On his blog, Rohack wrote that a better way to cover the uninsured would be to allow individuals to buy into the federal employees’ plan.

The AMA has been more supportive of the Democrats’ health care plan than other doctors’ coalitions and business groups. The group backed the House health care bill. The AMA also recently wrote a letter to Senate Majority Leader Harry Reid (D-Nev.) that supported some provisions of the Senate plan while expressing reservations about others.

Not everyone has come out swinging against the Medicare buy-in. One major player in the health care debate, the drug companies, has been notably silent.

A spokesman for the Pharmaceutical Research and Manufacturers of America said the group wanted to see a fleshed-out version of the proposal before taking a stand.

“The devil is in the details, and we haven’t seen any details yet,” PhRMA Senior Vice President Ken Johnson said.

The drug companies, which agreed to $80 billion in concessions over 10 years, have generally been supportive of health care reform efforts. Johnson also said the drug companies “have supported initiatives to expand access to coverage.”

The pharmaceutical industry has focused its opposition mostly on efforts to allow importation of drugs from other countries — which proponents say would bring down costs but which Johnson said would lead to unsafe drugs on the market.

The health insurance industry, led by its trade group, America’s Health Insurance Plans, has been highly critical of the legislation, including the public option.

AHIP has been equally critical of the Medicare buy-in but has not taken a position on allowing people to enroll in nonprofit plans overseen by the federal government.

Despite the critical reception that the proposed compromise has received from many of these groups, lobbyists did not say whether they would work to defeat legislation if the plan was ultimately accepted by the Senate.
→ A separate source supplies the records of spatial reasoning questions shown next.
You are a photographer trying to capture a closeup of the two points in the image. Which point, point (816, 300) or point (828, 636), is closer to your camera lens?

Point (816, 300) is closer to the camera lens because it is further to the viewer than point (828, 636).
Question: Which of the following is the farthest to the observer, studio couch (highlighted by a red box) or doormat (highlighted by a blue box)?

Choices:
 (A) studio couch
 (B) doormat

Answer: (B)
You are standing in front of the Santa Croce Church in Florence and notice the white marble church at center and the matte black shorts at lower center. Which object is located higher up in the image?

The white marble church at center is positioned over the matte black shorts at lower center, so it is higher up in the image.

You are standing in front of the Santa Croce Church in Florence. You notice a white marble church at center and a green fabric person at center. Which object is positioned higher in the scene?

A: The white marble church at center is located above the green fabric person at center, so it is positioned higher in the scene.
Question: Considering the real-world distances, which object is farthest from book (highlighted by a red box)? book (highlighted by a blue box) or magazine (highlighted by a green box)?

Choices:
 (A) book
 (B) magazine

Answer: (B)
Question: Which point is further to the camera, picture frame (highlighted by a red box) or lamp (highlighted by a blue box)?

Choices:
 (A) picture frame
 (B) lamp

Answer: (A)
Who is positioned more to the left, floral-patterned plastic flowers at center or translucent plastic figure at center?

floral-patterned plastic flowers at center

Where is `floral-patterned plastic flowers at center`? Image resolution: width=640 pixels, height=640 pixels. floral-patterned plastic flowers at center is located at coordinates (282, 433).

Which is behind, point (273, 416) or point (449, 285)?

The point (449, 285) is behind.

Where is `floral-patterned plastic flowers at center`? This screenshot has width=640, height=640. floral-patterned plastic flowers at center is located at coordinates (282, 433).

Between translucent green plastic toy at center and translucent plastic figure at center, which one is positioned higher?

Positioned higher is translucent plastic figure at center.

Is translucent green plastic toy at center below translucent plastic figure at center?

Robert Blendon, a health policy expert at Harvard University, said the doctor and hospital groups may grow more receptive to the Medicare buy-in if the Senate improves the reimbursement rates for the government-run seniors’ health insurance program.

“They are very concerned about the payment issue,” he said.

On the other hand, Blendon said the progressive groups, such as MoveOn, are more likely to continue to oppose the compromise because they are ideologically committed to having a public option in the overall plan.

“The liberal organizations will keep pounding away,” he said.

By the same token, he said conservative groups, which have opposed the health care plan from the outset, are not likely to be pacified by having the public option removed.

A number of conservative groups are sponsoring a rally against the health plan at the Capitol on Tuesday.

Furthermore, a business coalition that includes the U.S. Chamber of Commerce, the National Association of Manufacturers and the National Retail Federation, said it was releasing two new ads opposing the Senate health care bill. The ads will air on national cable and in nine states represented by moderate Democrats, including Alaska, Arkansas, Connecticut, Louisiana, Nebraska and Virginia.